Wherever a picture appears in the listing, leave it out, and copy the rest exactly.
(Data shown)
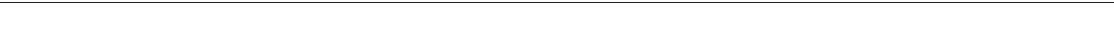
Fig. 3 KaiC phospho-status modulates the binding af fi nity of KaiA for KaiC. a Circadian cycling of the phosphorylation state of KaiC. KaiC harbors two phosphorylation sites: S431 and T432 that undergo the sequential phosphorylation order shown over the circadian cycle 16,30 , where ‘ p ’ means the site is phosphorylated (e.g., ‘ S/pT ’ means that T432 is phosphorylated, but S431 is not). The phosphomimics for each stage in the phosphorylation cycle are shown in parentheses (e.g., ‘ KaiC-AE ’ is the phosphomimic for the ‘ S/pT ’ phosphoform of KaiC). b Various phospho-mimics of KaiC were attached to AP- mica in the CII-end up (C-terminal-up) orientation. KaiA was added to the observation solution and then the dynamic interaction between KaiA and the KaiC phospho-mimics was monitored by HS-AFM in the absence of ATP. The following phospho-mimics were used: DE, KaiC-DE (mimic of pS/pT); DA, KaiC-DA (mimic of pS/T); AE, KaiC-AE (mimic of S/pT), and KaiC-AA (mimic of S/T). Concentration of KaiA, 1 μ M. Frame rate, 1 fps. Scale bars = 20 nm. Also see Supplementary Movies 13 – 16. c Dwell time analysis for KaiA-bound state of phospho-mimics of KaiC observed by HS-AFM. The AFM images used in this analysis were captured at 10 fps. Each black solid line overlaid on the corresponding histogram of dwell time was obtained by fi tting the histogram to a fi rst order reaction model with a time constant ( τ bound ) shown, except for the case of AA, where the value of τ bound could not be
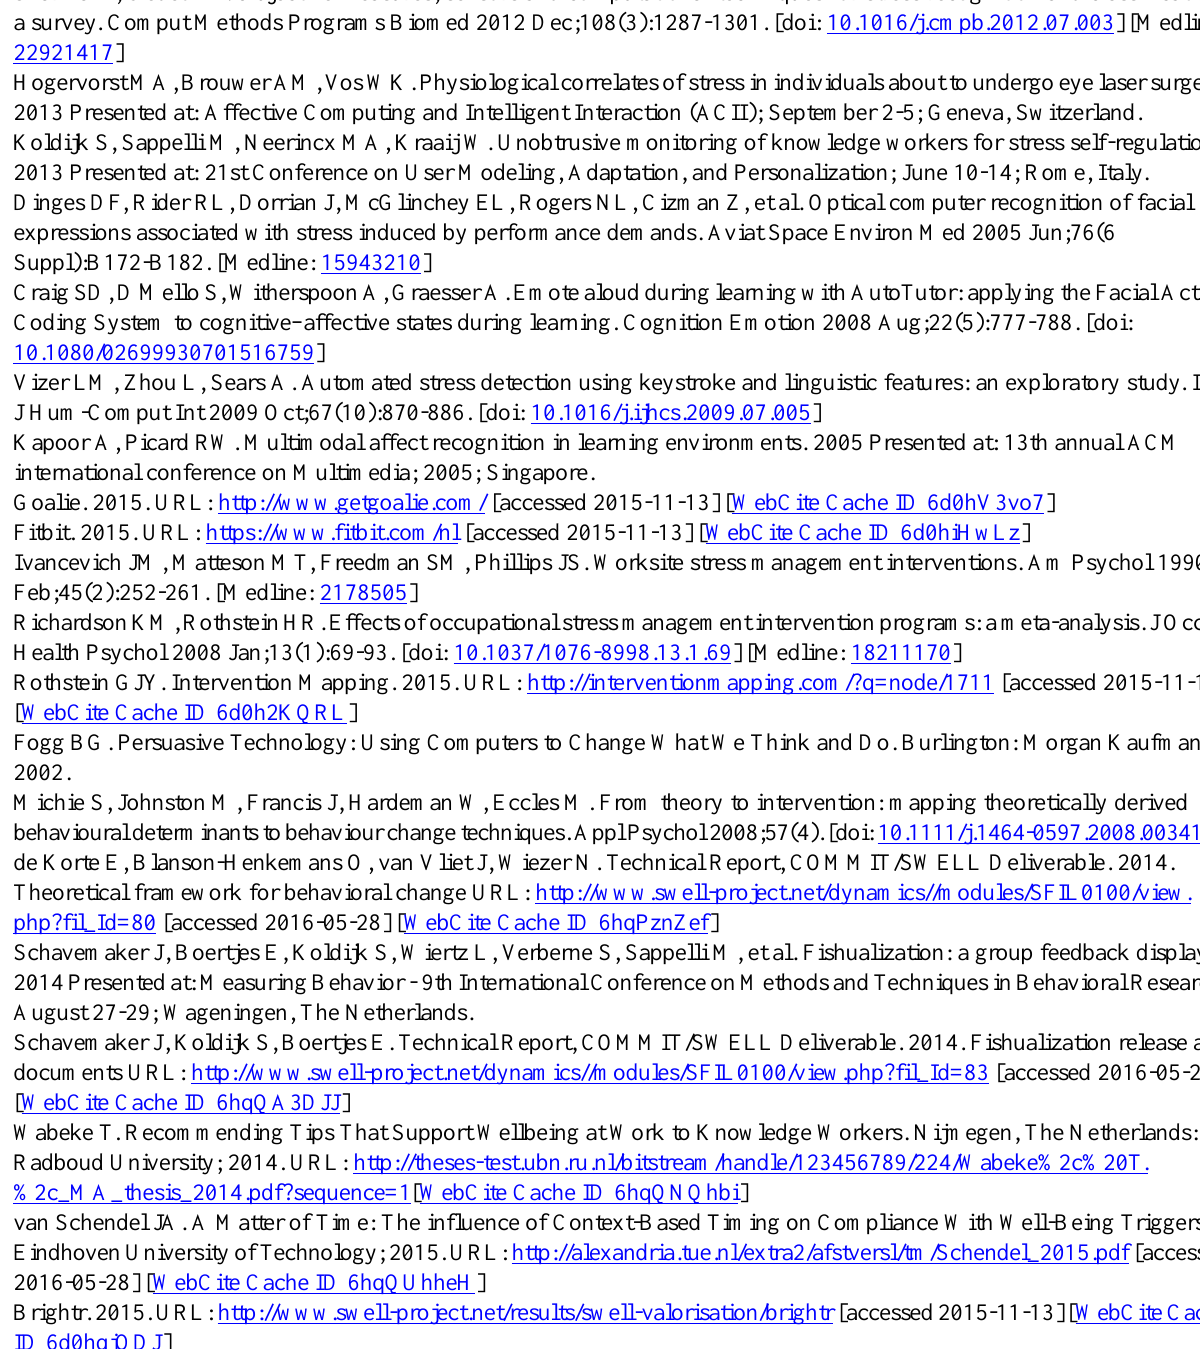
Abbreviations AWS: Areas of Worklife Scale e-coach: electronic coach E-R model: Effort-Recovery model ERI: Effort-Reward Imbalance model GPS: Global Positioning System JD-R model: Job Demands-Resources model P-E fit model: Person-Environment fit model SWELL: Smart Reasoning for Well-being at Home and at Work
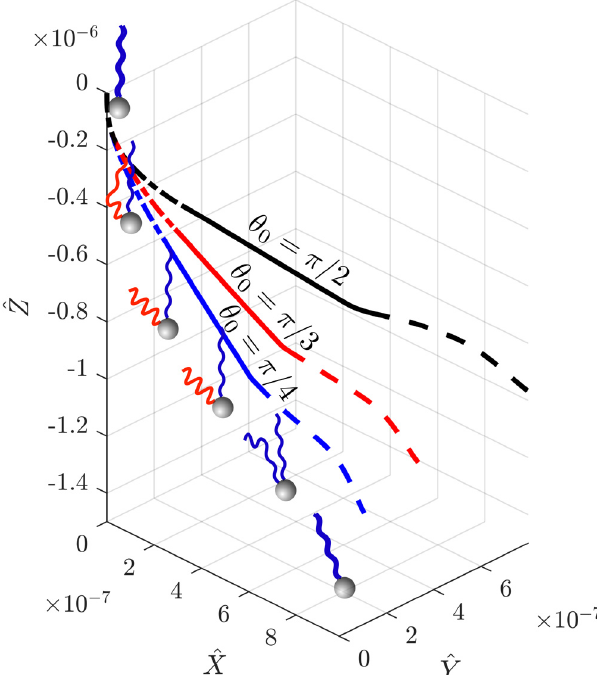
Fig 7. Trajectory of a model bacterium with two flagellar filaments during a single tumble in which one flagellum unbundles and undergoes polymorphic transformation (normal to semi-coiled and back to normal). The dash- dotted line represents the cell motion during unbundling; the solid line shows the dynamics of the cell when the unbundled filament is in its semi-coiled form; finally the dashed line shows the cell motion during the bundling motion. The three different trajectories are for different values of θ 0 (the polar angle between the bundle and the semi- coiled filament): π /4 (blue), π /3 (red) and π /2 (black). A schematic representation of a bacterium undergoing a tumble is shown next to the blue curve for θ 0 = π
(End Data shown)
→ Result of this exercise
Fig. 3 KaiC phospho-status modulates the binding af fi nity of KaiA for KaiC. a Circadian cycling of the phosphorylation state of KaiC. KaiC harbors two phosphorylation sites: S431 and T432 that undergo the sequential phosphorylation order shown over the circadian cycle 16,30 , where ‘ p ’ means the site is phosphorylated (e.g., ‘ S/pT ’ means that T432 is phosphorylated, but S431 is not). The phosphomimics for each stage in the phosphorylation cycle are shown in parentheses (e.g., ‘ KaiC-AE ’ is the phosphomimic for the ‘ S/pT ’ phosphoform of KaiC). b Various phospho-mimics of KaiC were attached to AP- mica in the CII-end up (C-terminal-up) orientation. KaiA was added to the observation solution and then the dynamic interaction between KaiA and the KaiC phospho-mimics was monitored by HS-AFM in the absence of ATP. The following phospho-mimics were used: DE, KaiC-DE (mimic of pS/pT); DA, KaiC-DA (mimic of pS/T); AE, KaiC-AE (mimic of S/pT), and KaiC-AA (mimic of S/T). Concentration of KaiA, 1 μ M. Frame rate, 1 fps. Scale bars = 20 nm. Also see Supplementary Movies 13 – 16. c Dwell time analysis for KaiA-bound state of phospho-mimics of KaiC observed by HS-AFM. The AFM images used in this analysis were captured at 10 fps. Each black solid line overlaid on the corresponding histogram of dwell time was obtained by fi tting the histogram to a fi rst order reaction model with a time constant ( τ bound ) shown, except for the case of AA, where the value of τ bound could not be
Abbreviations AWS: Areas of Worklife Scale e-coach: electronic coach E-R model: Effort-Recovery model ERI: Effort-Reward Imbalance model GPS: Global Positioning System JD-R model: Job Demands-Resources model P-E fit model: Person-Environment fit model SWELL: Smart Reasoning for Well-being at Home and at Work
Fig 7. Trajectory of a model bacterium with two flagellar filaments during a single tumble in which one flagellum unbundles and undergoes polymorphic transformation (normal to semi-coiled and back to normal). The dash- dotted line represents the cell motion during unbundling; the solid line shows the dynamics of the cell when the unbundled filament is in its semi-coiled form; finally the dashed line shows the cell motion during the bundling motion. The three different trajectories are for different values of θ 0 (the polar angle between the bundle and the semi- coiled filament): π /4 (blue), π /3 (red) and π /2 (black). A schematic representation of a bacterium undergoing a tumble is shown next to the blue curve for θ 0 = π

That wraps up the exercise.